Given task A →
Return the records exactly as they appear, from the line containing "genus: Aythya" through the last line of the records, inclusive.

Text excerpt →
::::::::
A Primer on Data Protection and eDiscovery – Part 1 (revised)

Blair_Stephanie_11438_4x5By Stephanie Blair (pictured top left), the founder and practice group leader of global law firm Morgan Lewis’s eData Practice and Laura M. Kibbe, of counsel in Morgan Lewis’s eData Practice.
In 1969, the Apollo mission landed three men on the Moon, with the help of the Apollo Guidance Computer. According to Google, just running a single search query today utilizes roughly the same amount of computing power that was used to plan and execute the entire Apollo program. As anyone with a smart phone knows, the world is growing more interconnected every day. Not only do we carry around computers in our pockets, they can be found in everything from children’s toys to refrigerators to light bulbs. It is the dawn of the “Internet of Things.” All of this information is tracked, compiled, analysed, and stored – somewhere. This is Big Data. At the same time, the world is also growing smaller. Teams working on a single project are often made up of people working in multiple time zones, in multiple countries, speaking different languages—all in instant communication with each other at the press of a button. Big Data and the globalisation of business present us with some unique, competitive benefits but also some challenges in the legal landscape.
Kibbe_LauraHaving so many facets of company information available electronically allows today’s global company to analyze data more quickly and efficiently and therefore be able to examine trends in purchasing/selling habits to better manage inventory, supply chains, and pricing. Employees’ performance can be evaluated to enhance efficiency and productivity. But in order to maximize Big Data’s analytical capabilities, data needs to be made uniform and accessible. As a result, to enable collaboration, increase productivity, and improve disaster preparedness, data creation, storage, and access should be as streamlined as possible. It may therefore make good business sense to try to keep everything in a central location and utilize cloud technology to allow it to be accessed remotely from diffuse locations. The increasing centralization of IT infrastructures to maximize the benefits of Big Data and decrease costly potential overlap is one of the major IT trends of the last few years. This consolidation is not without risk, however, as companies endeavoring to consolidate or outsource to a single provider can unwittingly find themselves in direct conflict with many of the world’s privacy laws, particularly if that consolidation is to happen in the United States.
::::::::
[Collection entries]

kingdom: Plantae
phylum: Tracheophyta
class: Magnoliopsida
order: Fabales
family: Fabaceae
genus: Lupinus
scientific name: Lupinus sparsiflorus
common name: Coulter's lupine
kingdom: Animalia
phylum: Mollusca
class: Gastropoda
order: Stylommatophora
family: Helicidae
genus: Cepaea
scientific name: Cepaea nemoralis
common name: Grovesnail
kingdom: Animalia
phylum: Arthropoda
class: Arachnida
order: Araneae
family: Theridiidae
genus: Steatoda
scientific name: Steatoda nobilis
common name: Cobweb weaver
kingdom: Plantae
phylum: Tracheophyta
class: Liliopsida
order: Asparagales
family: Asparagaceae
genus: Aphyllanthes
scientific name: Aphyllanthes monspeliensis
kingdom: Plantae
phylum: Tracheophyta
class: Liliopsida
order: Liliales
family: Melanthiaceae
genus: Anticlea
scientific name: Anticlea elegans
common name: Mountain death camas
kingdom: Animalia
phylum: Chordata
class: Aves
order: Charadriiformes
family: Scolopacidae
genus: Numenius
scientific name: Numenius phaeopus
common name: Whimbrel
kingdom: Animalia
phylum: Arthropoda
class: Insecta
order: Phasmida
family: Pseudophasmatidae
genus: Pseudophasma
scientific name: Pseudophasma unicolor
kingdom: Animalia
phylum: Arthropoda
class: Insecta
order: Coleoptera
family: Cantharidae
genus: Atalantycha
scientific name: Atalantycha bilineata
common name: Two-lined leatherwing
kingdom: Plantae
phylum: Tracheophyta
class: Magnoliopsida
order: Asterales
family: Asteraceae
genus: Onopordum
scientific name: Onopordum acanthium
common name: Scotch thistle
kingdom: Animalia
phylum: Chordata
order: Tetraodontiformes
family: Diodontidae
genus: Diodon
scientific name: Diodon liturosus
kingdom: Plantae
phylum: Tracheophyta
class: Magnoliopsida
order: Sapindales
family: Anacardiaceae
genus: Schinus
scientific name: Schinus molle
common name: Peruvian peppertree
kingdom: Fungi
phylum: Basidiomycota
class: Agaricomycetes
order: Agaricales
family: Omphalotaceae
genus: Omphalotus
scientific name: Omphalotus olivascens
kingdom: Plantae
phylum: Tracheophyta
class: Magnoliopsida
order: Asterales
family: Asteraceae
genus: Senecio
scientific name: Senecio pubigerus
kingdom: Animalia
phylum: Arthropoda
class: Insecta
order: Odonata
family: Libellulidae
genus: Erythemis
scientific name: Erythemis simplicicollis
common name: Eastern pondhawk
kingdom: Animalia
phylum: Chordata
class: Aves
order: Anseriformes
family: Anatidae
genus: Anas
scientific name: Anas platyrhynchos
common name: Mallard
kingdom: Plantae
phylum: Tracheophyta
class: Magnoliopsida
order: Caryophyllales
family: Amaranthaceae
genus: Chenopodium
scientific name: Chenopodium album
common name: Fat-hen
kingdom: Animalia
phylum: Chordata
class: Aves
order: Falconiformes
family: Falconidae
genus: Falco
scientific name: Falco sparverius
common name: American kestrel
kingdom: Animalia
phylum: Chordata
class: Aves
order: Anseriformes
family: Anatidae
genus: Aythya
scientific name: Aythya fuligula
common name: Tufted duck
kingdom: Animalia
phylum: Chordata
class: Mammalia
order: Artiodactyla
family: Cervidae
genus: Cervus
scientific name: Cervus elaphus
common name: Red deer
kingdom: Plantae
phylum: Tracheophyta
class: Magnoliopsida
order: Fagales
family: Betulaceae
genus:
::::::::
Given task B →
Pick up the data protection and eDiscovery text after its last sentence and keep writing.

Exercise output A →
genus: Aythya
scientific name: Aythya fuligula
common name: Tufted duck
kingdom: Animalia
phylum: Chordata
class: Mammalia
order: Artiodactyla
family: Cervidae
genus: Cervus
scientific name: Cervus elaphus
common name: Red deer
kingdom: Plantae
phylum: Tracheophyta
class: Magnoliopsida
order: Fagales
family: Betulaceae
genus:

Exercise output B →
The Conflict between Data Protection and Discovery
One example of this conflict that is requiring more and more compliance is when handling U.S. discovery. As companies are globalizing, information that may be relevant to a U.S. litigation or investigation may now be found overseas in the files of individual employees working for the company. Where the email or other files of these foreign employees are needed to respond to the litigation or investigation, the company will find itself in direct conflict with European data protection laws is in the arena of personal data. In the United States, case law and general attitudes towards privacy conclude that any material created in the course of one’s employment, particularly while utilizing systems provided by one’s employer, belongs to the employer. The person creating that information no longer has the right to control that information or protect it from disclosure, even if personal in nature, absent some other protective law. This is quite different in Europe and in other countries.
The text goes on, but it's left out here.